Text passage:
Flint tools and weapons
What is flint?
Flints are stone tools that early man used for hunting, fishing, and all daily activities. Flint is very hard and so is an effective and versatile tool. Our first evidence of flints comes from as long ago as 800, 000 BC. We call this period Palaeolithic. They continue to be the main tools of the Mesolithic and Neolithic periods, and continue to be manufactured by the Ancient Egyptians and Nubians. Stone tools were used throughout history for making statues and other stone objects. However, metal tools replaced many of the early flint tools and weapons.
Initially in the Palaeolithic period people in all parts of Africa produced flint tool and weapons that are similar. As we move into the Neolithic period we start to find regional differences in the types of objects that were produced. This was on account of the changing environments at this time. Some people were able to settle and produce crops and farm animals whereas other people continued to hunt wild animals and to fish to sustain their diets.
Some developments will also have been introduced to some regions later than others, for example the lunate knife-form (see below). If we compare Nubia and Egypt we find that certain types of flint appear first in the South, during the Mesolithic period.
How do we date flint tools and weapons?
We can date flints by looking at the development of their form and the type of stone. As a general rule earlier flint tools are bigger and blunter. For example E.5.1895 is an early hand-axe or E.30.1976, which is an early tool for digging. These tools were made by striking one flint against another. This technique is called knapping. We have evidence of this activity on core stones. These are larger stones from which smaller tools were manufactured (E.25.1976 and E.215.1900).

Listed entries:
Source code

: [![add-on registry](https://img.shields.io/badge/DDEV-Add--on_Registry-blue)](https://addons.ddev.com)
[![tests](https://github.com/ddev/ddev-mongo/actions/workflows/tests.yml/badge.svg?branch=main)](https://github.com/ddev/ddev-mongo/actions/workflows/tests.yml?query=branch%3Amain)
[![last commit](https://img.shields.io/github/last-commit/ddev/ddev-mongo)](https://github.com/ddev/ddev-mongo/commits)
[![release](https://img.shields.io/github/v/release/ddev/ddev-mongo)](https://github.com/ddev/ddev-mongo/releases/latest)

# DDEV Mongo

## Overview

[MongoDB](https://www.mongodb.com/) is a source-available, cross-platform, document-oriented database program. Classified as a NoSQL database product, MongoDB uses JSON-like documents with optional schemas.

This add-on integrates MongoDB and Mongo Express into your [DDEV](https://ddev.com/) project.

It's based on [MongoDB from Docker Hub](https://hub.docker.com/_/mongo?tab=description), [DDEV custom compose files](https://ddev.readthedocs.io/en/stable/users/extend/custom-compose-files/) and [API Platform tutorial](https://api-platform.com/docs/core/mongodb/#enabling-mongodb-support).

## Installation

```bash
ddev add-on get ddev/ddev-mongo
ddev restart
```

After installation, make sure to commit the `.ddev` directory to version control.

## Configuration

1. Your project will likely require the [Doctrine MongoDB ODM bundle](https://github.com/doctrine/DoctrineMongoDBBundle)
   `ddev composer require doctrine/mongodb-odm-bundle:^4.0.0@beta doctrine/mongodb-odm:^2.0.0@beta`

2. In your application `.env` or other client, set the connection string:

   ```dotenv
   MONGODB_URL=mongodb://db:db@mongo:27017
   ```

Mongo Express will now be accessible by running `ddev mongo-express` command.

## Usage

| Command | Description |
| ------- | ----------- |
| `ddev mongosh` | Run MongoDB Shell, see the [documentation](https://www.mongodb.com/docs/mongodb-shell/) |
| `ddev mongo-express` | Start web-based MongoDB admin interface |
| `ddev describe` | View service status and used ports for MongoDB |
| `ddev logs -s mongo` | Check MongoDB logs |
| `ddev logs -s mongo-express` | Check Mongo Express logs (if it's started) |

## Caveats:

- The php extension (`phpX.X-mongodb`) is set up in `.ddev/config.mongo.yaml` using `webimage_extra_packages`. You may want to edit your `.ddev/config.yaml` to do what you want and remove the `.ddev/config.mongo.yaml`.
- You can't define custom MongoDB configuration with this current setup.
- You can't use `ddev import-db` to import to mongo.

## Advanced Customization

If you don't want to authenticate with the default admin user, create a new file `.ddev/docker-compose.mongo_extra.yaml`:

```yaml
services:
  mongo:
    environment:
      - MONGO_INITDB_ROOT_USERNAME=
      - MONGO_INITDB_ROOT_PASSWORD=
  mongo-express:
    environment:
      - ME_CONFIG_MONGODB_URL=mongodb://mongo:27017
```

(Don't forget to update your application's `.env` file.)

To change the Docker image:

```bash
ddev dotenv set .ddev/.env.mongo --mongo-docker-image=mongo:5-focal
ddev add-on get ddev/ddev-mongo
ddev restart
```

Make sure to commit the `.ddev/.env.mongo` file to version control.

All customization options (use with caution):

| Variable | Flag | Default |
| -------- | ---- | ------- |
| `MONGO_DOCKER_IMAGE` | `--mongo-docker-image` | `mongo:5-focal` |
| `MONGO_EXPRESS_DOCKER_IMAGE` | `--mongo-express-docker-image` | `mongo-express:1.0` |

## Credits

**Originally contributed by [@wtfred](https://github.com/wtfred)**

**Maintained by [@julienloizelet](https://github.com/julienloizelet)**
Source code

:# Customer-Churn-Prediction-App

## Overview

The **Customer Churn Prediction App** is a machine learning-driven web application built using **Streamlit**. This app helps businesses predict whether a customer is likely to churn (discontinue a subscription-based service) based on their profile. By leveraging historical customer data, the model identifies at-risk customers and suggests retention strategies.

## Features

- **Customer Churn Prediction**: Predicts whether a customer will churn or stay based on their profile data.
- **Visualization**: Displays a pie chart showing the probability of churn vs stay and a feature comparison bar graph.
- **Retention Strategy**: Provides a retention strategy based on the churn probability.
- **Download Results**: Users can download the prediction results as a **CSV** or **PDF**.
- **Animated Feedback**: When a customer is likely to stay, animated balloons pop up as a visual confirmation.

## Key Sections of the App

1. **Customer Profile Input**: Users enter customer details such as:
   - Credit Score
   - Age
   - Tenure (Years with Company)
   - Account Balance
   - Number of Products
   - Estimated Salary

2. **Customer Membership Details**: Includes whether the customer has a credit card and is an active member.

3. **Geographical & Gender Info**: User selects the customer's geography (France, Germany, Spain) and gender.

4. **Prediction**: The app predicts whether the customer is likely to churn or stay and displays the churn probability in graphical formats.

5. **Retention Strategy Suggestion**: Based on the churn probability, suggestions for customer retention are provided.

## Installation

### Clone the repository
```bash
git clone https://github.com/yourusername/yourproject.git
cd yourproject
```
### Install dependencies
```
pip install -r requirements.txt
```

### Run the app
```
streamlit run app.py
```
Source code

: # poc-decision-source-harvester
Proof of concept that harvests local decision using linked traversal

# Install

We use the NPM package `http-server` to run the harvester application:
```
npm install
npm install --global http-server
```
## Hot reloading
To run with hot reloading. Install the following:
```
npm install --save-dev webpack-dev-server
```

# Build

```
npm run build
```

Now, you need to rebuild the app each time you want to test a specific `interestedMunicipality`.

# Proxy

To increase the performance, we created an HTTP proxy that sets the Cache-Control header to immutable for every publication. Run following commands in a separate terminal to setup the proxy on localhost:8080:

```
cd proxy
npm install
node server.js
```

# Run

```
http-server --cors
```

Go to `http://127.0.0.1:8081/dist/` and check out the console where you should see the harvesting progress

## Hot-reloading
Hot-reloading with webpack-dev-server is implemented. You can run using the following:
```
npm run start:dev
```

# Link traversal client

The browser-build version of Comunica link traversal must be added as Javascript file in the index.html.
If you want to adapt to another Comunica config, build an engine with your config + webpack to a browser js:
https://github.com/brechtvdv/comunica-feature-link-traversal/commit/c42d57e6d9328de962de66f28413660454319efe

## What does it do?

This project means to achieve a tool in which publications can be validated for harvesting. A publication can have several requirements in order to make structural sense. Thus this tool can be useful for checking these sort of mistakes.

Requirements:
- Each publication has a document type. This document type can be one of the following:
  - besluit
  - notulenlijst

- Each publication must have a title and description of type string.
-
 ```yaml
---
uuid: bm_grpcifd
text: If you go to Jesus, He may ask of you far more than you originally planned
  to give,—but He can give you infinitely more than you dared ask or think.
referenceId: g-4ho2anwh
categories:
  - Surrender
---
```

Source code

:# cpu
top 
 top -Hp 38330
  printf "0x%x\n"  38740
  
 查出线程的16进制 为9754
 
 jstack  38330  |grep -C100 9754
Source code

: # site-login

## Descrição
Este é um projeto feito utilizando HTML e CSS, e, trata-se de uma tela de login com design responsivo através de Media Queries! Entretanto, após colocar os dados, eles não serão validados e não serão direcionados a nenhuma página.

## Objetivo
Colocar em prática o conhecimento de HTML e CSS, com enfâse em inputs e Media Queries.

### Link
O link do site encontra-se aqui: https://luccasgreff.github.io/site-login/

Required tasks:
**a.** Translate this sentence from the passage on flint tools into Spanish: "Flint is very hard and so is an effective and versatile tool."
**b.** Echo everything in the passage on flint tools from "Flints are stone" down to "tools and weapons.".
**c.** Proceed with the passage on flint tools, starting after its last sentence.
The items have nothing to do with the passage on flint tools.

Per-task outputs:
**a.** El sílex es muy duro y, por eso, es una herramienta eficaz y versátil.

**b.**
Flints are stone tools that early man used for hunting, fishing, and all daily activities. Flint is very hard and so is an effective and versatile tool. Our first evidence of flints comes from as long ago as 800, 000 BC. We call this period Palaeolithic. They continue to be the main tools of the Mesolithic and Neolithic periods, and continue to be manufactured by the Ancient Egyptians and Nubians. Stone tools were used throughout history for making statues and other stone objects. However, metal tools replaced many of the early flint tools and weapons.

**c.**
What kinds of tools were made from flint?
E.352.1954 is an example of a Mesolithic or Neolithic hand-axe. We can date this object by its form, which is more carefully made than earlier examples (compare E.5.1895) and it is medium-sized. Early axes are bigger and later axes are smaller.
Diggers were used for agriculture. Their appearance is similar to early hand-axes and it is possible that people used the same tool for both functions. (E.30.1976).
Scrapers were used for many different jobs, for example cleaning the inside of animal hides, for slicing vegetables, and possibly preparing fish. The later examples tend to be smaller, sharper and knapped on both sides.
There are two forms of later scraper- those that are narrow with one sharp edge (E.95b.1912), and those that are wider and flatter (E.45o.1912). They were produced during the same period and so were perhaps used for specific tasks.
Knives were used for many different types of jobs: cutting meat. The development of this particular tool is very clear. We start with examples that are flat and straight (E.24.1931), which then progress to a serrated edge (E.357.1982). It is possible that the serrated examples (E.GA.4137.1943) were used for cutting wood, almost like a saw. When you touch some of the knives they are still sharp.
Later still, examples appear with a handle (E.38.1903) in different sizes, and the form becomes curved rather than straight. An example of this form (E.GA.4194.1943) may have been used for cutting leather. This form continued into Dynasty 1 in Egypt as seen from the burials at Abydos.
Spear-heads were used for hunting animals. They were probably tied to a wooden stick, but these do not survive. Early examples of this form were roughly finished, these examples date to the early Neolithic period: E.GA.3170.1943 and E.79.1902. Later, in the Neolithic period spear-heads take a different form called lunate E.47.1899, which was also used for arrow heads.
Like spear-heads it is possible to track the development of arrow-heads from examples such as E.GA.3163.1943 to E.47.1899. It is also possible that they were used for hunting different types or sizes of animal.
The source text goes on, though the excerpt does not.